» WORK TO COMPLETE: Every entry below should come back unchanged, except that the pictures are dropped.

Start of RECORD EXTRACTS

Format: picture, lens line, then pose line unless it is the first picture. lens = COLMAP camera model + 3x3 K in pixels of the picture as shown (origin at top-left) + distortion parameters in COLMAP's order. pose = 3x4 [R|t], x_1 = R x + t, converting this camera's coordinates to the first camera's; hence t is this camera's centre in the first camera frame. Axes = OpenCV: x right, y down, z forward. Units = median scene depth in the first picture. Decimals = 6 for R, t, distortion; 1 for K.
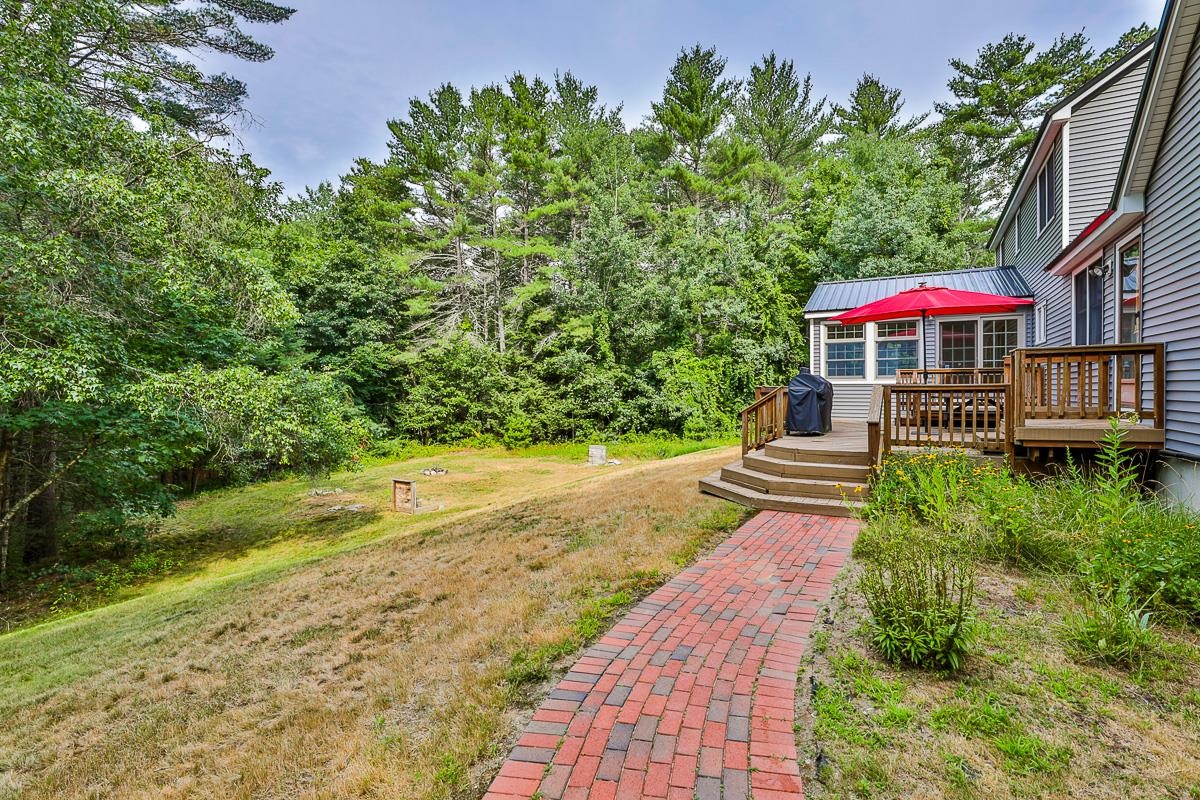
lens RADIAL K [[552.1, 0, 604.1], [0, 552.1, 384.6], [0, 0, 1]] dist [-0.002199, -0.000278]
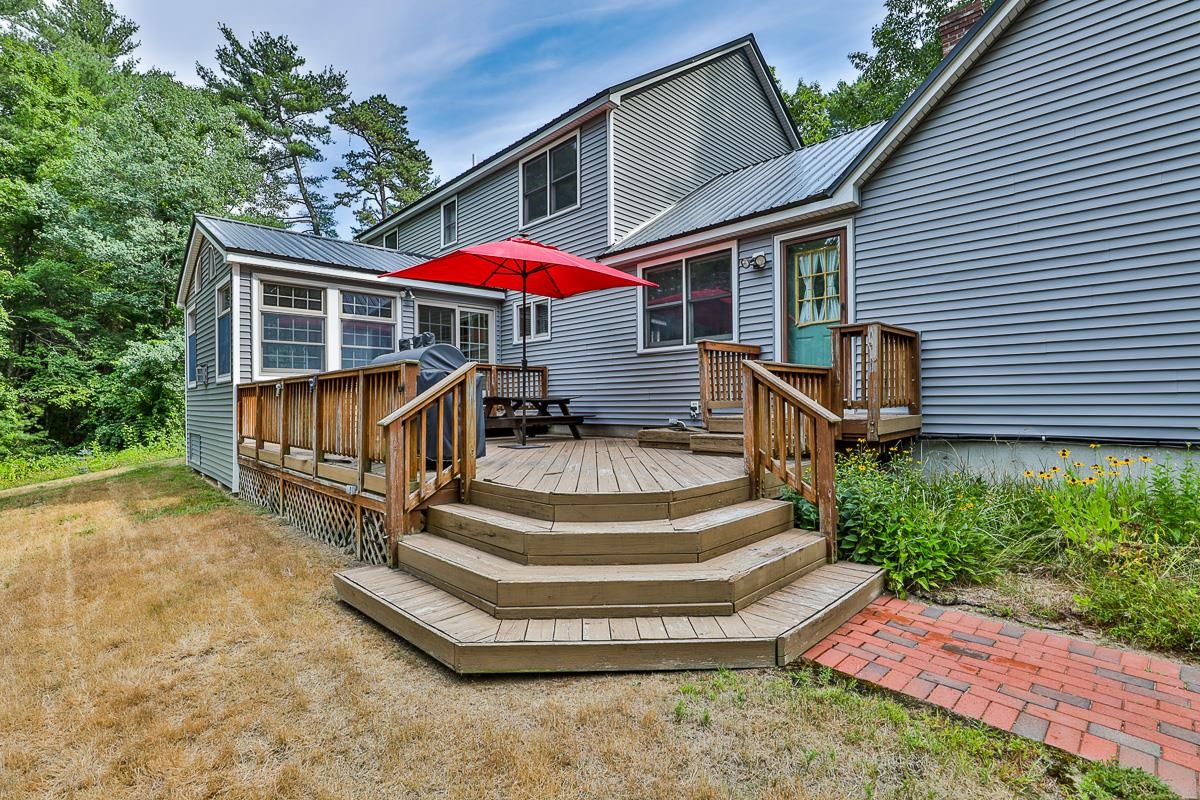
lens RADIAL K [[568.2, 0, 609.5], [0, 568.2, 393.7], [0, 0, 1]] dist [-0.041476, 0.010123]
pose [[0.277249, 0.018644, 0.960617, -0.060879], [0.001861, 0.999799, -0.019941, 0.024214], [-0.960796, 0.007316, 0.277158, 0.483807]]
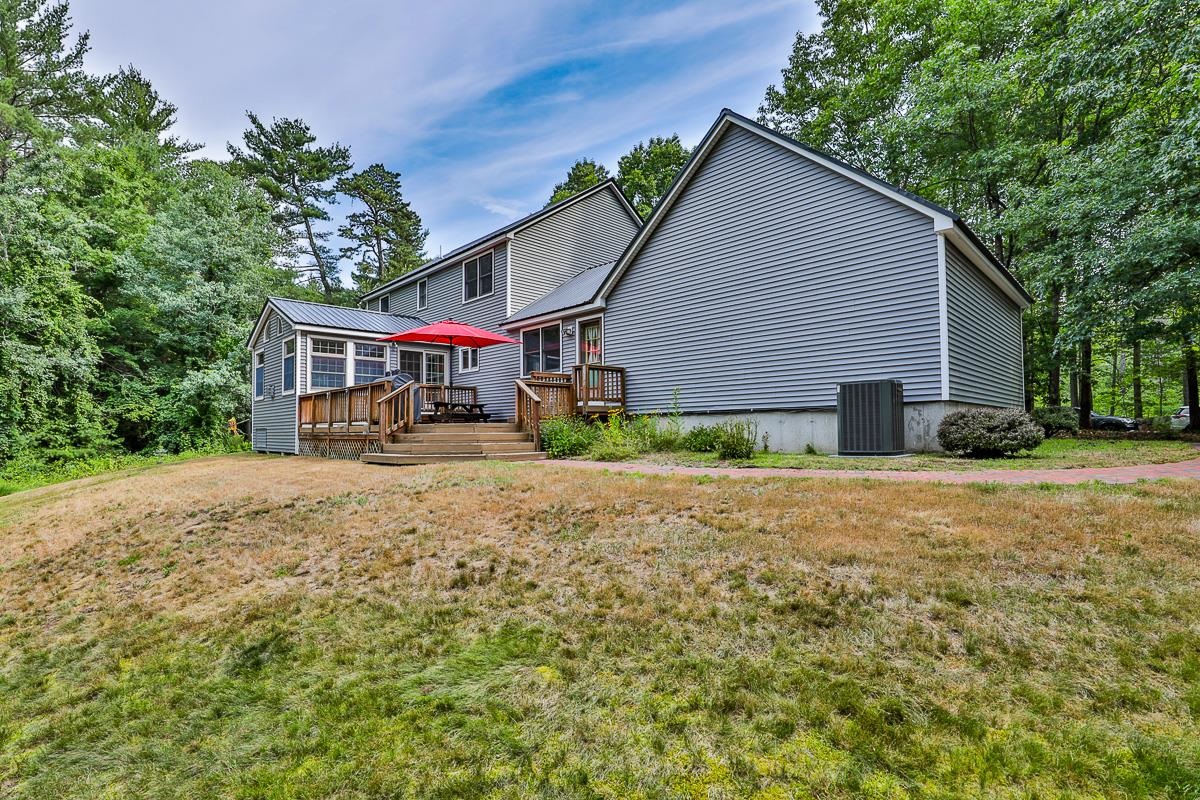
lens RADIAL K [[563.3, 0, 600.0], [0, 563.3, 400.0], [0, 0, 1]] dist [-0.022167, 0.000113]
pose [[0.281836, 0.055555, 0.957853, -0.463092], [0.002314, 0.998280, -0.058580, 0.074131], [-0.959460, 0.018727, 0.281222, 0.170231]]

End of RECORD EXTRACTS

» SOLUTION:
Format: picture, lens line, then pose line unless it is the first picture. lens = COLMAP camera model + 3x3 K in pixels of the picture as shown (origin at top-left) + distortion parameters in COLMAP's order. pose = 3x4 [R|t], x_1 = R x + t, converting this camera's coordinates to the first camera's; hence t is this camera's centre in the first camera frame. Axes = OpenCV: x right, y down, z forward. Units = median scene depth in the first picture. Decimals = 6 for R, t, distortion; 1 for K.
lens RADIAL K [[552.1, 0, 604.1], [0, 552.1, 384.6], [0, 0, 1]] dist [-0.002199, -0.000278]
lens RADIAL K [[568.2, 0, 609.5], [0, 568.2, 393.7], [0, 0, 1]] dist [-0.041476, 0.010123]
pose [[0.277249, 0.018644, 0.960617, -0.060879], [0.001861, 0.999799, -0.019941, 0.024214], [-0.960796, 0.007316, 0.277158, 0.483807]]
lens RADIAL K [[563.3, 0, 600.0], [0, 563.3, 400.0], [0, 0, 1]] dist [-0.022167, 0.000113]
pose [[0.281836, 0.055555, 0.957853, -0.463092], [0.002314, 0.998280, -0.058580, 0.074131], [-0.959460, 0.018727, 0.281222, 0.170231]]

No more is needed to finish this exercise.